Hon. Justice Nelson Ogbuanya of the National Industrial Court, Portharcourt Judicial Division has declared the termination of Mrs. Sharon Philip’s employment from Notore Industries Ltd as wrongful and reckless; awarded the sum of N5,000,000.00 (Five Million Naira) against the company as general damages for being exposed to workplace victimization, and failure to protect her against retaliation in line with the Company Whistle-blowing policy and the sum of N500,000.00(five hundred thousand naira) cost of action.
Justice Ogbuanya further declared that querying Mrs. Sharon and subjecting her to disciplinary hearing on false allegation of misconduct, yet her employment was terminated, without paying her terminal benefits and salary in lieu of notice, amounts to unfair labour practice.
The Court ordered Notore Industries Ltd to pay Mrs. Sharon the sum of N1, 804,472.72 as Terminal Benefits and Salary in lieu of Notice, as set out in the employment agreement, and to supply her with necessary documents for the collection of her pension payment from the Pension Administrator.
However, Mrs. Sharon’s claim bordering on defamation was dismissed for lack of proof.
From facts, the claimant- Mrs. Sharon Philip had submitted that following a Whistle-blowing Policy introduced by the company, she testified before an Ethics Committee set up to investigate unethical business practices which led to the suspension of some of the senior staff over misconduct.
She alleged that upon the return of the senior staff from suspension, she was victimized and oppressed, including orchestrating the issuance of a Query and unjustly subjecting her to disciplinary hearing under the false allegation of misconduct.
It is the Claimant’s further testimony that these acts of victimization against her, were later followed with a Termination letter on the ground that her services will no longer be required, that she was neither reinstated nor paid salary in lieu of notice, and her terminal benefits and pension contributions.
In defense, the defendant- Notore Industries Ltd maintained that Mrs. Sharon’s employment was not terminated pursuant to the query issued against her for the loss suffered by the company, and neither was the termination of her employment orchestrated by any person out of malice. That her appointment was terminated when her services were no longer required as expressed in her termination letter due to redundancy.

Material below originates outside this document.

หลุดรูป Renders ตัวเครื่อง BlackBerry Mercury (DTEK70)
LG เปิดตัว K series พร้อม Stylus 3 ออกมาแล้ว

The company further contended that Mrs. Sharon’s terminal benefits has been computed and was asked to do an exit clearance to collect her said terminal benefits but refused to do so, and her Pension contributions were duly remitted to the pension Administrator.
The learned Counsel to the company submitted that he did not know the outcome of the investigation by which the Claimant anchored her allegation that two staff was suspended and that the identities of persons who testified were closely guarded.

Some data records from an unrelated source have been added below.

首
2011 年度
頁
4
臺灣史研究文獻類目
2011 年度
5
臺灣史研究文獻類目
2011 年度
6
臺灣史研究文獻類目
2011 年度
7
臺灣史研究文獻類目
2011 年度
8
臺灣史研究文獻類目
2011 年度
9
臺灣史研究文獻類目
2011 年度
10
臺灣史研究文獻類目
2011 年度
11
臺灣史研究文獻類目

In opposition, the Claimant’s Counsel, Prof. Andrew I. Chukwuemerie SAN contended that the company did not comply with the provisions of law regarding redundancy, and urged the court to grant the reliefs sought.
Delivering the judgment after careful evaluation of the submission of both parties, the Presiding Judge, Justice Nelson Ogbuanya held that Redundancy exercise as a corporate right-sizing scheme resulting in industry-wide down-sizing of workforce is regulated by law, and no evidence of the company embarking on such scheme, that Mrs. Sharon exit pathway was Termination, not Dismissal or Redundancy.
Justice Ogbuanya affirmed that Mrs. Sharon has led sufficient evidence to show that she was exposed to workplace victimization and that the victimization is retaliation by her superior in office, over the ethical hearing on Company’s Whistle-blowing policy.
The Court held that no reason was given regarding the Claimant’s performance that could warrant her being restructured out of her office without any reporting line of duty, and no Memo directing such exercise was also tendered by the Defendant to show that it was an office-wide restructuring exercise.
“The Defendant surely owed the Claimant a duty of care to protect her against the risk of retaliation, which eventually happened unrestrained, culminating in the Claimant’s loss of her job without substantiated reason. It must be noted that the emerging whistle-blowing policy as a mechanism for anti-corruption crusade in both public and private sector cannot thrive without adequate protective measures for those involved in its implementation, particularly those who come forward to testify.
“Whistle-blowing policy is rooted in and can best thrive on confidentiality and protection of implementers of the policy, of which the court should ensure that those who set up whistle-blowing policy are mindful of its ground rules, to avoid its high risk of retaliation. I so hold.” Justice Ogbuanya concluded.